Competing in a candidate-driven market


By Rachel Empson

With vacancies still escalating across most industries, according to the ONS UK Labour Market Overview (October 2021), we’re operating in a candidate-driven market. This is exacerbating the demand for scarce skills talent, as well as making even more mainstream roles difficult to recruit for.

Particularly given the added challenge of increasing salaries.

UK companies, from retailers to construction firms, are struggling to fill gaps in their workforce after Brexit cut immigration from the EU and the pandemic prompted workers to seek more secure jobs. Starting salaries in the UK surged at the fastest pace in at least 24 years in July 2021 as employers try desperately to attract their share of a shrinking pool of candidates (Bloomberg, KPMG, REC, IHS Markit). And competition for experienced professionals has led to higher salary packages and the provision of more flexible working conditions, eroding USP’s in this area.

So as an employer, it’s not just about finding the talent you need, but standing out against your competition to engage your potential candidates and meet your hiring demand.

How to find them

At SMRS, we work with a number of research sources and tools to find the hard to find – geographically and down to individual organisations. Whether it’s by job titles or specific skills, we can pinpoint where to find the right people. That could be within a radius of a specific location, by region or we can look at areas of high penetration of potential talent across the UK as a whole and beyond. Establishing areas of opportunity to target geographically.

How to stand out

Hygiene factors, such as salaries and benefits, are undoubtedly important to us all. But where do they rank? The pandemic has prompted many of us to re-evaluate what’s important, both personally and from our work. As employers trying to attract to scarce skills roles, or simply ‘hard to recruit for’ roles, we need to understand the varied motivations of our audiences. And we need to treat them as people, not ‘workers’.

How can you do this?

  • By clarifying, communicating and living your values. Candidates look for employers whose values align to their own. And ensure that employees’ wellbeing is central.
  • Be transparent about job duties, benefits and salary.
  • Expand your candidate pool by broadening the channels you use to reach them, and by considering people from non-traditional backgrounds.

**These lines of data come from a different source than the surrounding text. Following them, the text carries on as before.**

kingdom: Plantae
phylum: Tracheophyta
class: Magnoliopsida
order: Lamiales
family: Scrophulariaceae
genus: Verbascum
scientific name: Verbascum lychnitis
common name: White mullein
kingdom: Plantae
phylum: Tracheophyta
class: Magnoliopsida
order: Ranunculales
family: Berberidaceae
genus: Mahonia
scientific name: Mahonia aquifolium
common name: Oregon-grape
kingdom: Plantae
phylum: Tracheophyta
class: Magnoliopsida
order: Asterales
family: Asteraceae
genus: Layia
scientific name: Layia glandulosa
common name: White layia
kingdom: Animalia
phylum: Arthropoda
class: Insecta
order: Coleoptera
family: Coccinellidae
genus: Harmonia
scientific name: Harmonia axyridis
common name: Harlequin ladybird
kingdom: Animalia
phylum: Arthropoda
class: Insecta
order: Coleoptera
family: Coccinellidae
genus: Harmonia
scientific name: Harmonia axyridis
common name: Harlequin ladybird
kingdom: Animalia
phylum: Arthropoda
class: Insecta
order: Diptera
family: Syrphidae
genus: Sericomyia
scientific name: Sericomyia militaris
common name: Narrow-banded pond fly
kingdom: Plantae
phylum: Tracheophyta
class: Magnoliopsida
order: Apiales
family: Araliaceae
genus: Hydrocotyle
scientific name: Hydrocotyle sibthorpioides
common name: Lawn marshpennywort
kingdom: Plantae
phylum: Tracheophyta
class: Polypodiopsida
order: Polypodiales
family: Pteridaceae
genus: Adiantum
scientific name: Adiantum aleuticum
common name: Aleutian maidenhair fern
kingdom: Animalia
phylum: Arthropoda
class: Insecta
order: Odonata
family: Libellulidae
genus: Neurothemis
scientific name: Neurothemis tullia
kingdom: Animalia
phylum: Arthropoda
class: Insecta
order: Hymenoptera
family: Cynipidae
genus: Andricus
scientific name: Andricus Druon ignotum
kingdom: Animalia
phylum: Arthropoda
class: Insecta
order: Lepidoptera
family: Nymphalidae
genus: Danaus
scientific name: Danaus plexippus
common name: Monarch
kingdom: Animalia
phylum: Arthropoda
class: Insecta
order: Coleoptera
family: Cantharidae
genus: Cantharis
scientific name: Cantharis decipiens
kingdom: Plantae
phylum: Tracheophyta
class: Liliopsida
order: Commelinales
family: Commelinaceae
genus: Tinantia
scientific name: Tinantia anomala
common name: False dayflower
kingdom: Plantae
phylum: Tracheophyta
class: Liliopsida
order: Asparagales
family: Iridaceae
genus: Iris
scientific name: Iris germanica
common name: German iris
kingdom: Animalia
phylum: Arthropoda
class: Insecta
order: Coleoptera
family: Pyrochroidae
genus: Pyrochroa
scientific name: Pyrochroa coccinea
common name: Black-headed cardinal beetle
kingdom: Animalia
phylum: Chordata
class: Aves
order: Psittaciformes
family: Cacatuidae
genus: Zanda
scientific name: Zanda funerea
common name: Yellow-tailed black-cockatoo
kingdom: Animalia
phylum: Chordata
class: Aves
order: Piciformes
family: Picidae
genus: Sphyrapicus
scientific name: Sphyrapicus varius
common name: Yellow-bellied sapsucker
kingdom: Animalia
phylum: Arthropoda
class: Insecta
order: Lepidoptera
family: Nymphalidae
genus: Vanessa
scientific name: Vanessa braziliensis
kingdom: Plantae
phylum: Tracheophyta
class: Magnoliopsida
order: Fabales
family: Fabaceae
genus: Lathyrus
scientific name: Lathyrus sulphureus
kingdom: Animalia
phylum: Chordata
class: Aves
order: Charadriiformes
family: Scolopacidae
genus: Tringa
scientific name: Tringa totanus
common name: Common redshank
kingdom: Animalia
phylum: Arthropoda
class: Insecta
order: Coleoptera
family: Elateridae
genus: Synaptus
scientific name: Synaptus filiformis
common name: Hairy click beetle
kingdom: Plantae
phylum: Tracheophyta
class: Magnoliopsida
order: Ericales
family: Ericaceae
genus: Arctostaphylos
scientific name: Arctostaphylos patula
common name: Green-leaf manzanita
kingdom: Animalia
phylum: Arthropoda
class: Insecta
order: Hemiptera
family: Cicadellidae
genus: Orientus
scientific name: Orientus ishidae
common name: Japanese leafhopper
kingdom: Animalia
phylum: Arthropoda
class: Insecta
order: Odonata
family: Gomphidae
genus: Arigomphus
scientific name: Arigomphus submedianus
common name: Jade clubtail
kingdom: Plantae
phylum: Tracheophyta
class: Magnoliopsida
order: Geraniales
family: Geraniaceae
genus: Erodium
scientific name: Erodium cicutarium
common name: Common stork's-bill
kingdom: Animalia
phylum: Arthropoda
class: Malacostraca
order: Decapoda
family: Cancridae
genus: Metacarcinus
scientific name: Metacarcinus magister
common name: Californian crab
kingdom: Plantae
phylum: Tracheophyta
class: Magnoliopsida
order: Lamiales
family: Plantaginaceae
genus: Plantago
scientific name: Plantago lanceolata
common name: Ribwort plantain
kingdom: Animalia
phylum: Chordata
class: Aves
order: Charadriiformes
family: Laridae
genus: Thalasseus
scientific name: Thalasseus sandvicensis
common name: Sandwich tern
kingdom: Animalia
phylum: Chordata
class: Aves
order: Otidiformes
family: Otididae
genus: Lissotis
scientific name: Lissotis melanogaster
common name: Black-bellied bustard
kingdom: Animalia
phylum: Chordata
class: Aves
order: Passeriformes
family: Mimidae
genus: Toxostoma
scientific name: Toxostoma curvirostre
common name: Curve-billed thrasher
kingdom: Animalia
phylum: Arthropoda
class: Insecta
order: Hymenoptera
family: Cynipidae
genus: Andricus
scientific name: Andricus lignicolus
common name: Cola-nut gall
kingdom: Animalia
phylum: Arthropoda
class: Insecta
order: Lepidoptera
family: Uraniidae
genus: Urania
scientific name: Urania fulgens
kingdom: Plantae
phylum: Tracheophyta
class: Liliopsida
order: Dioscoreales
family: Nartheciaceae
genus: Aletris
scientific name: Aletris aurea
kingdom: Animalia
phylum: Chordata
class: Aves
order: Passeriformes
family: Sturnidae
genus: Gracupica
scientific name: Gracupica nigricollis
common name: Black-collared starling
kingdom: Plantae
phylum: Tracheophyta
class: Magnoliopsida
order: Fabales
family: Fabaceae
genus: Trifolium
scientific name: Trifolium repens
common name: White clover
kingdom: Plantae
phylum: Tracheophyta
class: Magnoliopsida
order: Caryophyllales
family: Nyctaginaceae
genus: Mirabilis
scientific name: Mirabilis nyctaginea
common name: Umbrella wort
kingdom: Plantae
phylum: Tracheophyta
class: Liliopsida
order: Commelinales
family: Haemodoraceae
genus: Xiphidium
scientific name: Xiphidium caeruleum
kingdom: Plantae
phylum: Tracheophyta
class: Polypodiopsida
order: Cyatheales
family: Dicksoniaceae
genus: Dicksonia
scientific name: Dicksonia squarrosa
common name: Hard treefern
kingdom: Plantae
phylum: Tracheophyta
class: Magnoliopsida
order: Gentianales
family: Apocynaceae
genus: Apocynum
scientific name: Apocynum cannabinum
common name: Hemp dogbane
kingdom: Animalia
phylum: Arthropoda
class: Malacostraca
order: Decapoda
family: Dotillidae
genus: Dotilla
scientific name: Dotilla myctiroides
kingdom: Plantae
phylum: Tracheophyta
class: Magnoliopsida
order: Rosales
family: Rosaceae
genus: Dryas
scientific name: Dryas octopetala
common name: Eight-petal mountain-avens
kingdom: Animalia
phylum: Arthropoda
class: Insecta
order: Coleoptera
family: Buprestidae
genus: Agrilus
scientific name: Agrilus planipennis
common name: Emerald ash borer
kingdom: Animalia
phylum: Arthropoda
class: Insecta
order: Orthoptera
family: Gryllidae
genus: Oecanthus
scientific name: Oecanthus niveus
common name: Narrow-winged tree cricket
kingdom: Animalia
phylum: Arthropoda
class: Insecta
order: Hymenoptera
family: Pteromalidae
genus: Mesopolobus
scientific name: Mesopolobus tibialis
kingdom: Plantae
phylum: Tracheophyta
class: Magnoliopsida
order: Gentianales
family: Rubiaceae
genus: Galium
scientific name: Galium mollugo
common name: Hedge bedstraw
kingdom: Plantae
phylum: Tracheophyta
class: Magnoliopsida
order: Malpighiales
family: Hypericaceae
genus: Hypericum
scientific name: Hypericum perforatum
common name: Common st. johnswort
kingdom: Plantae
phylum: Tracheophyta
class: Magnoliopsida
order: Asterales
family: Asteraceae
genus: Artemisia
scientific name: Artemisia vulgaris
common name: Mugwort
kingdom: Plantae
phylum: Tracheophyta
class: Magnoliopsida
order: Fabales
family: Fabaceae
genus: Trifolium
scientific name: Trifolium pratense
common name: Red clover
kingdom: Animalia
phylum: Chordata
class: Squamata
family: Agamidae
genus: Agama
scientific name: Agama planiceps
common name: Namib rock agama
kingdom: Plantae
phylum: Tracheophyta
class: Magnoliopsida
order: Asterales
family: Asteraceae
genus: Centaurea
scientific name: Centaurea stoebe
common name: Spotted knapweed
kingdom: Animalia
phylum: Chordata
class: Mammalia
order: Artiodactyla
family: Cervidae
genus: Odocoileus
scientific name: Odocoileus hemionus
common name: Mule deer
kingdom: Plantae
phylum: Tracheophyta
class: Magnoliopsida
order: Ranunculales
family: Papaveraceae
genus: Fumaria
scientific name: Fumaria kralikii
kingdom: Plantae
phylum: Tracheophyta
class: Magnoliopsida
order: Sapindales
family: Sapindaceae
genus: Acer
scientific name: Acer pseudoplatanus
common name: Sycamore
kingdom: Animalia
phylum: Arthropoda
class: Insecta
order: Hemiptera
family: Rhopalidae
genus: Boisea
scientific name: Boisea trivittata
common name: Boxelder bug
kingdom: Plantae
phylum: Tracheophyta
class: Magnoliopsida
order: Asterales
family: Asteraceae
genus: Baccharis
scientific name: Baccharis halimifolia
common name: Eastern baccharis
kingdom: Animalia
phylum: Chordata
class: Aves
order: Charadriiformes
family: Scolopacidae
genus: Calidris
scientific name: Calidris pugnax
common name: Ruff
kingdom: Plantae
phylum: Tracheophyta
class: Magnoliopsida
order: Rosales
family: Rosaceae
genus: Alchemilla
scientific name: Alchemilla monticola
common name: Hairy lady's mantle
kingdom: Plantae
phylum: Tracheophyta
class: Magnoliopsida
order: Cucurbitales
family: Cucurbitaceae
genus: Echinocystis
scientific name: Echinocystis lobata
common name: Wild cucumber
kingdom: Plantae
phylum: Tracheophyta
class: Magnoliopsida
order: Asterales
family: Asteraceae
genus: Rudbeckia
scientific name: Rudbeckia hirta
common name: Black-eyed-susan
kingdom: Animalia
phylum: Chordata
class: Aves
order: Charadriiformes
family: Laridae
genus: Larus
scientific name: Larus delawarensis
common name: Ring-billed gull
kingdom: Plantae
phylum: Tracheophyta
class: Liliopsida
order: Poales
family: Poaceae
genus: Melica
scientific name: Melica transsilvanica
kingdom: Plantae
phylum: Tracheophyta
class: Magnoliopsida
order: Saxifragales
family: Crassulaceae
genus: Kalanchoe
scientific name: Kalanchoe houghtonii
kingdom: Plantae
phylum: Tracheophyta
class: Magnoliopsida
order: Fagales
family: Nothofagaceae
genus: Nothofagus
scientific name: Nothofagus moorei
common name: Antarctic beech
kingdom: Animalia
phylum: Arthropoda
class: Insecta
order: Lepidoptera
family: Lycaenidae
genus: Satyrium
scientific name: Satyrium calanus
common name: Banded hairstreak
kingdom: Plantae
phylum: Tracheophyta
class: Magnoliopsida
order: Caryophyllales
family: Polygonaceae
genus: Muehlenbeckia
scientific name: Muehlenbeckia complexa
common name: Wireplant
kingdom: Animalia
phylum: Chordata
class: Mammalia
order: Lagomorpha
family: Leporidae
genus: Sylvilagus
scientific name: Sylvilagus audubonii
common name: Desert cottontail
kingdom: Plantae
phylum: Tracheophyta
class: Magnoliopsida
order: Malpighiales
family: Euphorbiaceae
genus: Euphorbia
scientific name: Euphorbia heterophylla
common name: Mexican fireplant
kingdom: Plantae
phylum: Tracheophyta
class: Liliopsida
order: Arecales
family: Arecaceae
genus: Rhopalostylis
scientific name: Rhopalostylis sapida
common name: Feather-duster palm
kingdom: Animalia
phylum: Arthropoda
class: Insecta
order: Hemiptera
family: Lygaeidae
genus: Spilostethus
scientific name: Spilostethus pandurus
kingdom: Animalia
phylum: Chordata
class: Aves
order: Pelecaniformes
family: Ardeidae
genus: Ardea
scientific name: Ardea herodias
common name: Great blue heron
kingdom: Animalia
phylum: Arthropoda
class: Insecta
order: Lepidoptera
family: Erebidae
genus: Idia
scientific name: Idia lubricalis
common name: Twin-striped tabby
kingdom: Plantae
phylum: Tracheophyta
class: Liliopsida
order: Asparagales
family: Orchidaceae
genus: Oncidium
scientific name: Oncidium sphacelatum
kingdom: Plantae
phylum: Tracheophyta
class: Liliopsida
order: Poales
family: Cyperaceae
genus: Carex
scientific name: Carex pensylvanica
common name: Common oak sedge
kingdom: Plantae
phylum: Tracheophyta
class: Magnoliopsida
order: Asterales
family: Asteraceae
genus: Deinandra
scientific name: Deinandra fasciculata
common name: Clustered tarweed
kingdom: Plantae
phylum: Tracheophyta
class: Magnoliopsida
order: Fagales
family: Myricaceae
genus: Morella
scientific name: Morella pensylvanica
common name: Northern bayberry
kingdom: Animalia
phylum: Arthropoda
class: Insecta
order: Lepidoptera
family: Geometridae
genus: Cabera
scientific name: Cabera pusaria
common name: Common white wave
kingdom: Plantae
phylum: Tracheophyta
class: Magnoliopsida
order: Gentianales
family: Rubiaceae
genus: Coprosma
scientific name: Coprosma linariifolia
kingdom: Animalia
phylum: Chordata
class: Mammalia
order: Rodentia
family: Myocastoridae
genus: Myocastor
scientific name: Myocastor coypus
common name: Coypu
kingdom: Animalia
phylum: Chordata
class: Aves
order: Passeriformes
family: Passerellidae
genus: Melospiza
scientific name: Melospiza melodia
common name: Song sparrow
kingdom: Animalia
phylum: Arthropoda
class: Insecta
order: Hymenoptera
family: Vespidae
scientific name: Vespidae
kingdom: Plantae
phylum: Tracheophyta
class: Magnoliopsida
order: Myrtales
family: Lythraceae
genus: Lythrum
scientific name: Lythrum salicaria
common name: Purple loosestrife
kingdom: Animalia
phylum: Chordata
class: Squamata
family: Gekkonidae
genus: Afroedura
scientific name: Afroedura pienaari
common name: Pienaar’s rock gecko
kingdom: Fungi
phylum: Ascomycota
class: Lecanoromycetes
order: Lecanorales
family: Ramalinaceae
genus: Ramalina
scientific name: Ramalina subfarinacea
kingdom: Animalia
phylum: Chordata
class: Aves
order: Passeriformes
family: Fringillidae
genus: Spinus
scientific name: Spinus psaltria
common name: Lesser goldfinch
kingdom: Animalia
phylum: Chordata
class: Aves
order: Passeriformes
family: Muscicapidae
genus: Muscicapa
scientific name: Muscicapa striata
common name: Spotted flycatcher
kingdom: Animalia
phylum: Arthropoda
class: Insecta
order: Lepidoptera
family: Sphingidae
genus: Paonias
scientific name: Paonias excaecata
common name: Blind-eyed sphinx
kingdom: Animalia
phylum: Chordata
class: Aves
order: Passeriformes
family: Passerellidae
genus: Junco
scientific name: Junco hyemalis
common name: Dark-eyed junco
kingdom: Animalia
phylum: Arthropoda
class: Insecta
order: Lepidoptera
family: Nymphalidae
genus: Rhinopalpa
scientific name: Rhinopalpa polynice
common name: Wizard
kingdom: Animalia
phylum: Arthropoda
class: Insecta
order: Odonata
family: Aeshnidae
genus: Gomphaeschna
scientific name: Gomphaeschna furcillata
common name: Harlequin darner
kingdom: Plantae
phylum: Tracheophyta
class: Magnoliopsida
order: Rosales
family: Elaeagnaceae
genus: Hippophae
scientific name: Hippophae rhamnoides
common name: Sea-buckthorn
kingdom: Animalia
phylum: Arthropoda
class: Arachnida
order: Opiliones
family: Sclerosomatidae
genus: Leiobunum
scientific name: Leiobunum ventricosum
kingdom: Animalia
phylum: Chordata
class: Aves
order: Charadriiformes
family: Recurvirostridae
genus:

Hire for skills and for what that individual can become.
  • Maintain a robust hiring process but make it as efficient as possible, so you don’t lose great candidates simply as a result of time.
  • Most importantly, speak to your prospective candidates as ‘people’ and individuals. Take the time to find out what motivates them in their work and what constitutes their view of an ideal workplace – directly through interviews and focus groups, and also via surveys for more quantitative feedback. Uncover what they’re looking for in the next stage of their career, so that when you speak to them, you appeal directly to their needs and wants.

With this in mind, we’re currently working with clients to attract Software Developers to tackle work that improves daily lives in the UK and far beyond, to attract Physicists to work with some of the best facilities and brightest scientists in the world and to attract Engineers to shape the world of tomorrow as well as their career. We’re showing them the impact they can make that stretches beyond the organisation and making it impossible for them not to jump at the opportunity.